We at KResearch expect that the Bank of Thailand's Monetary Policy Committee (MPC) will likely keep its policy rate intact at 1.75 percent during the third meeting of 2019 pending an assessment of Thai economic development and results of the implementation of macro-and micro-prudential monetary policies, for example, through the introduction of maximum LTV ratio and credit underwriting standards. Such specific monetary policies are aimed at maintaining economic stability while the government stimulus measures, which are expected to be introduced during the middle of 2019, may help ease economic risks somewhat.
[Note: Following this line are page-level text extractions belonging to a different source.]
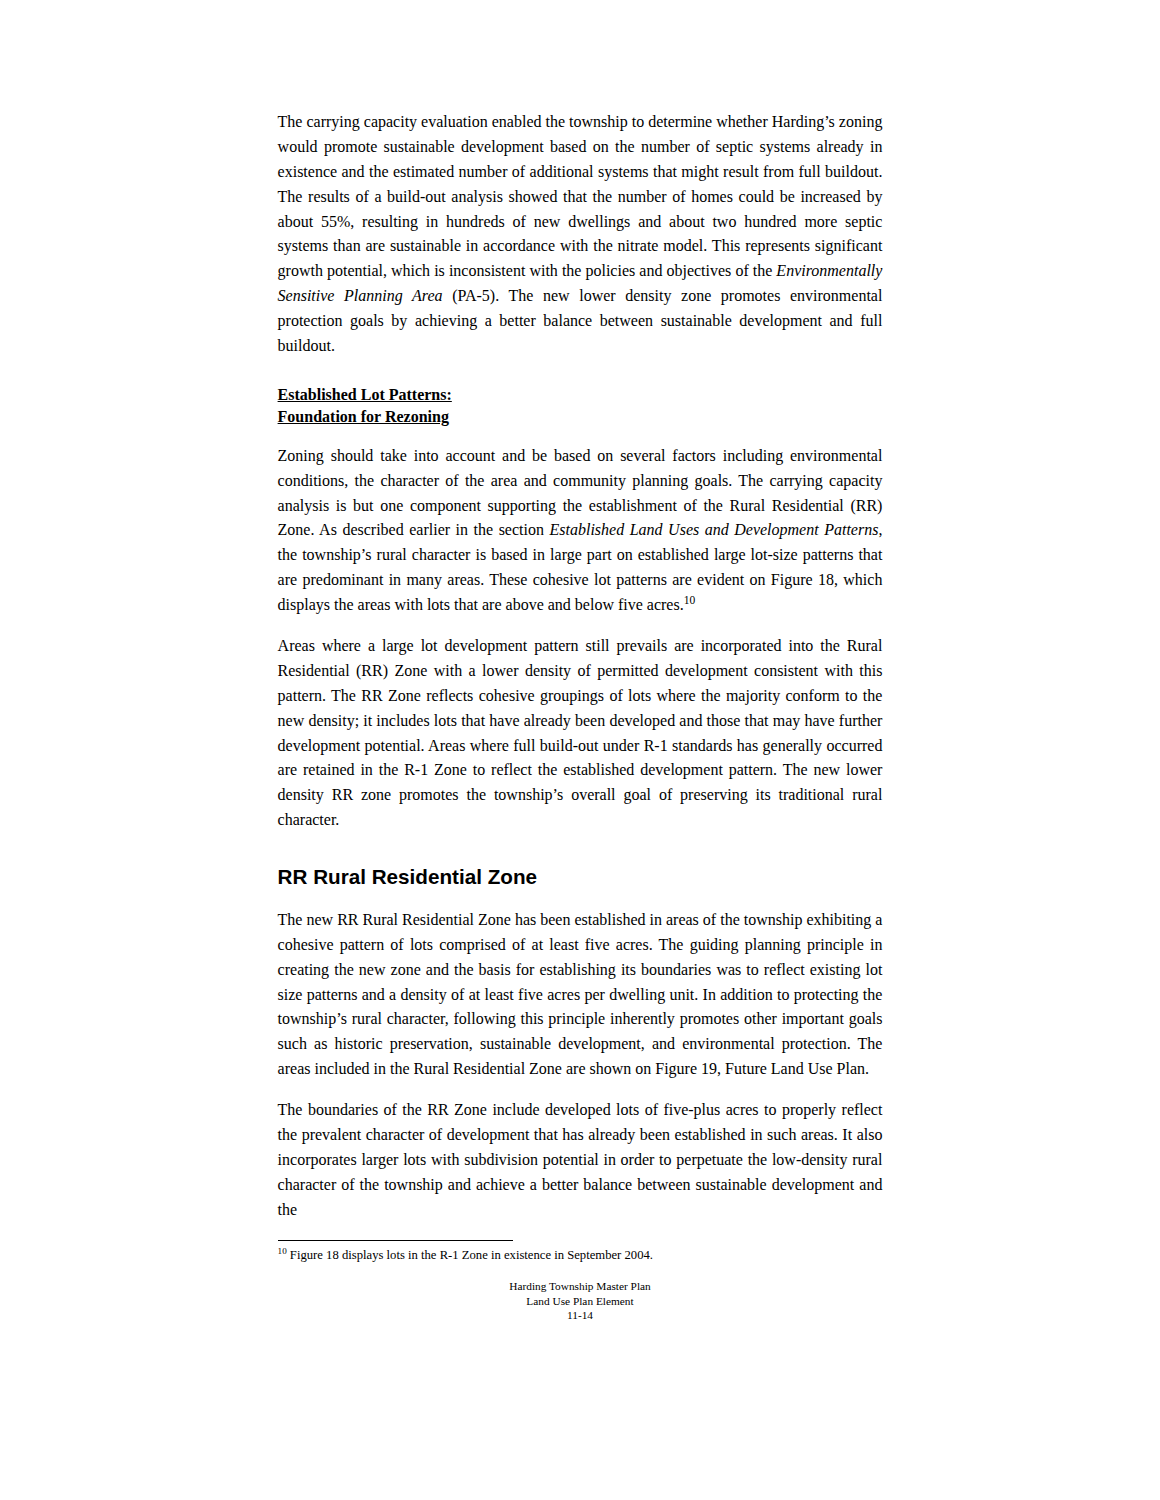The carrying capacity evaluation enabled the township to determine whether Harding’s zoning would promote sustainable development based on the number of septic systems already in existence and the estimated number of additional systems that might result from full buildout. The results of a build-out analysis showed that the number of homes could be increased by about 55%, resulting in hundreds of new dwellings and about two hundred more septic systems than are sustainable in accordance with the nitrate model. This represents significant growth potential, which is inconsistent with the policies and objectives of the Environmentally Sensitive Planning Area (PA-5). The new lower density zone promotes environmental protection goals by achieving a better balance between sustainable development and full buildout.
Established Lot Patterns: Foundation for Rezoning
Zoning should take into account and be based on several factors including environmental conditions, the character of the area and community planning goals. The carrying capacity analysis is but one component supporting the establishment of the Rural Residential (RR) Zone. As described earlier in the section Established Land Uses and Development Patterns, the township’s rural character is based in large part on established large lot-size patterns that are predominant in many areas. These cohesive lot patterns are evident on Figure 18, which displays the areas with lots that are above and below five acres.10
Areas where a large lot development pattern still prevails are incorporated into the Rural Residential (RR) Zone with a lower density of permitted development consistent with this pattern. The RR Zone reflects cohesive groupings of lots where the majority conform to the new density; it includes lots that have already been developed and those that may have further development potential. Areas where full build-out under R-1 standards has generally occurred are retained in the R-1 Zone to reflect the established development pattern. The new lower density RR zone promotes the township’s overall goal of preserving its traditional rural character.
RR Rural Residential Zone
The new RR Rural Residential Zone has been established in areas of the township exhibiting a cohesive pattern of lots comprised of at least five acres. The guiding planning principle in creating the new zone and the basis for establishing its boundaries was to reflect existing lot size patterns and a density of at least five acres per dwelling unit. In addition to protecting the township’s rural character, following this principle inherently promotes other important goals such as historic preservation, sustainable development, and environmental protection. The areas included in the Rural Residential Zone are shown on Figure 19, Future Land Use Plan.
The boundaries of the RR Zone include developed lots of five-plus acres to properly reflect the prevalent character of development that has already been established in such areas. It also incorporates larger lots with subdivision potential in order to perpetuate the low-density rural character of the township and achieve a better balance between sustainable development and the
10 Figure 18 displays lots in the R-1 Zone in existence in September 2004.
Harding Township Master Plan
Land Use Plan Element
11-14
Although inflation will likely rise as a result of the daily minimum wage hike scheduled for the middle of 2019, its effect on the economy will be limited because daily minimum wage will be raised at a gradual pace amid numerous downside risks to the Thai economy, though appropriate actions will be undertaken by the new government. Despite rising domestic energy prices and public bus fares, plus a high 2018 base of energy prices, inflation may not increase much in 2019. It will also be undermined by intense competition among e-commerce entrepreneurs to grab greater share of the market. As a result, benign inflation will likely induce the MPC to maintain its policy rate at least during the remainder of 2019.
Looking ahead, it is expected that the MPC will continue to monitor risks to the establishment of a new government, fiscal stimulus measures and global economic development, in particular trade disputes.